You can also use peers, groups, teams and partners to provide feedback. If you don’t vary the feedback, kids will get tired of it and scores will drop.

Bottom line, feedback drives student achievement. This is classic brain-based teaching.

With these strategies, you can become very good at this. This is also why other factors work so well such as, formative evaluation, peer teaching, cooperative learning and self-questioning. In fact, you can see that there are countless ways to “package” the feedback. As long as it is done well, it can support better learning.

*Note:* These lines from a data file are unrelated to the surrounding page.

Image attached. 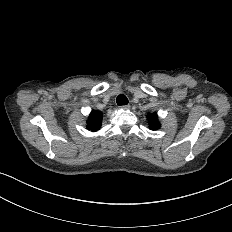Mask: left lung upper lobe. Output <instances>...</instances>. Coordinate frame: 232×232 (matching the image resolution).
<instances>
[{
	"label": "left lung upper lobe",
	"mask_w": 232,
	"mask_h": 232,
	"mask_svg": "<svg viewBox=\"0 0 232 232\" xmlns=\"http://www.w3.org/2000/svg\"><path fill=\"white\" fill-rule=\"evenodd\" d=\"M147 120L152 130H157L160 128V123L158 121V116L156 113L148 114Z\"/></svg>",
	"instance_id": "5c2ea615"
}]
</instances>
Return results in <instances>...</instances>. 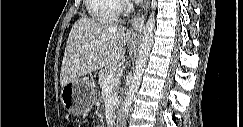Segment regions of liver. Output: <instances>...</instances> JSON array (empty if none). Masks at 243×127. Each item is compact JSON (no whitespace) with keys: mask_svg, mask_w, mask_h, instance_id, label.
<instances>
[{"mask_svg":"<svg viewBox=\"0 0 243 127\" xmlns=\"http://www.w3.org/2000/svg\"><path fill=\"white\" fill-rule=\"evenodd\" d=\"M125 28L89 18L77 20L64 52L60 84L78 80L93 71L117 64L124 58L125 45L133 42Z\"/></svg>","mask_w":243,"mask_h":127,"instance_id":"obj_1","label":"liver"}]
</instances>
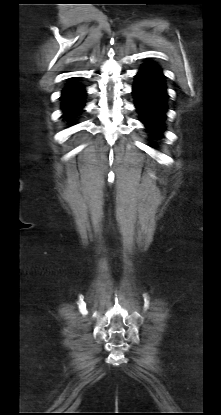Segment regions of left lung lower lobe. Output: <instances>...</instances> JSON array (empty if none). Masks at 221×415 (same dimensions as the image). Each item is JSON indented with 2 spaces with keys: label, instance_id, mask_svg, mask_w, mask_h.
Returning <instances> with one entry per match:
<instances>
[{
  "label": "left lung lower lobe",
  "instance_id": "1",
  "mask_svg": "<svg viewBox=\"0 0 221 415\" xmlns=\"http://www.w3.org/2000/svg\"><path fill=\"white\" fill-rule=\"evenodd\" d=\"M165 77L158 65L146 62L135 76L133 95L140 121L152 138L162 137L167 107Z\"/></svg>",
  "mask_w": 221,
  "mask_h": 415
}]
</instances>
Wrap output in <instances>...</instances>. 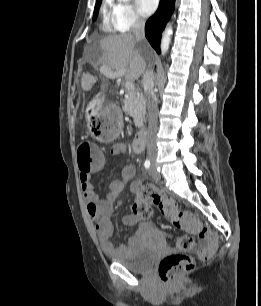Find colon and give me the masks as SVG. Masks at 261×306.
I'll return each instance as SVG.
<instances>
[{
	"instance_id": "colon-1",
	"label": "colon",
	"mask_w": 261,
	"mask_h": 306,
	"mask_svg": "<svg viewBox=\"0 0 261 306\" xmlns=\"http://www.w3.org/2000/svg\"><path fill=\"white\" fill-rule=\"evenodd\" d=\"M114 111L112 120L107 123L97 122L92 126L93 135L102 141L113 140L119 132V113L116 107H110ZM78 166L81 171L90 170L105 160L104 154L92 147L88 141L81 142L77 146ZM159 206L161 212L171 223L186 232L176 240L177 252L164 257L158 265V274L162 281L173 282L180 275L190 272L195 267L194 258L186 252L195 247V236L207 241V244L200 250L199 257L207 259L215 250L218 244L217 235L202 226L199 219L187 211L179 210L174 201L159 192L153 185H144L134 203L133 210L137 217L146 220L153 215V207Z\"/></svg>"
}]
</instances>
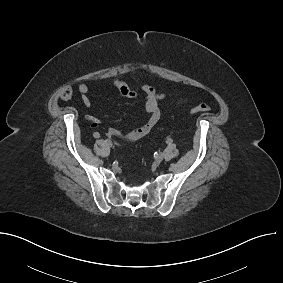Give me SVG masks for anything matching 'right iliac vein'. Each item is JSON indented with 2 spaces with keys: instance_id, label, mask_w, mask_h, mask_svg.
Wrapping results in <instances>:
<instances>
[{
  "instance_id": "1",
  "label": "right iliac vein",
  "mask_w": 283,
  "mask_h": 283,
  "mask_svg": "<svg viewBox=\"0 0 283 283\" xmlns=\"http://www.w3.org/2000/svg\"><path fill=\"white\" fill-rule=\"evenodd\" d=\"M106 144L110 147L112 146V142L109 139L106 140Z\"/></svg>"
}]
</instances>
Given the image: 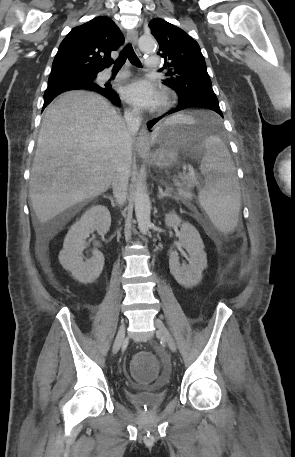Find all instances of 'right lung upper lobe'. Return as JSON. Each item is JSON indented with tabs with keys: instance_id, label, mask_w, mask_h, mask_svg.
<instances>
[{
	"instance_id": "obj_1",
	"label": "right lung upper lobe",
	"mask_w": 295,
	"mask_h": 457,
	"mask_svg": "<svg viewBox=\"0 0 295 457\" xmlns=\"http://www.w3.org/2000/svg\"><path fill=\"white\" fill-rule=\"evenodd\" d=\"M123 43V34L108 17L99 16L73 28L59 46L48 82L97 76L112 64L110 53Z\"/></svg>"
}]
</instances>
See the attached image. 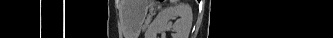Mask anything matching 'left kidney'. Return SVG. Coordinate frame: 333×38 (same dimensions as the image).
Wrapping results in <instances>:
<instances>
[{"mask_svg":"<svg viewBox=\"0 0 333 38\" xmlns=\"http://www.w3.org/2000/svg\"><path fill=\"white\" fill-rule=\"evenodd\" d=\"M179 17L176 23L171 20ZM192 9L188 4L178 3L161 10L149 27L152 36L164 34L171 29L172 38H188L192 27Z\"/></svg>","mask_w":333,"mask_h":38,"instance_id":"obj_1","label":"left kidney"}]
</instances>
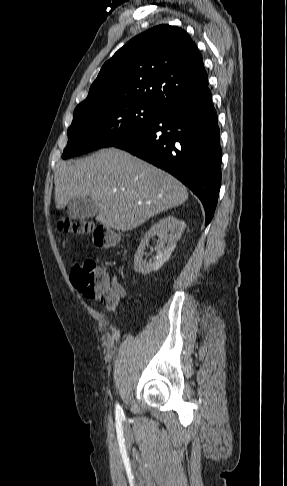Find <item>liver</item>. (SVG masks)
Segmentation results:
<instances>
[{
    "instance_id": "liver-1",
    "label": "liver",
    "mask_w": 287,
    "mask_h": 486,
    "mask_svg": "<svg viewBox=\"0 0 287 486\" xmlns=\"http://www.w3.org/2000/svg\"><path fill=\"white\" fill-rule=\"evenodd\" d=\"M54 183L58 209L74 197H90L98 207L96 221L117 231L132 230L188 199L176 178L116 148L74 163L59 162Z\"/></svg>"
}]
</instances>
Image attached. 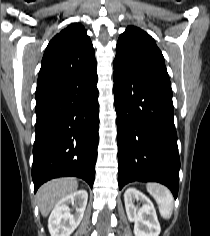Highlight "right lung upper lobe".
Segmentation results:
<instances>
[{"mask_svg":"<svg viewBox=\"0 0 210 236\" xmlns=\"http://www.w3.org/2000/svg\"><path fill=\"white\" fill-rule=\"evenodd\" d=\"M96 68L94 49L79 23L69 25L48 44L41 64L36 91Z\"/></svg>","mask_w":210,"mask_h":236,"instance_id":"right-lung-upper-lobe-1","label":"right lung upper lobe"}]
</instances>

One reason that certain computer-based programs are as successful as they are is that provide detailed, impersonal and immediate feedback. In the area of reading, a strong computer-based (it’s high in feedback) is the FastForword® program. Whenever something works, I always look for the science behind it. And when the science is good, the program is good. Remember, if you’re not using the latest science on learning (feedback is a core component) then students miss out. This is all about brain-based teaching. With some support, you can become very good at this.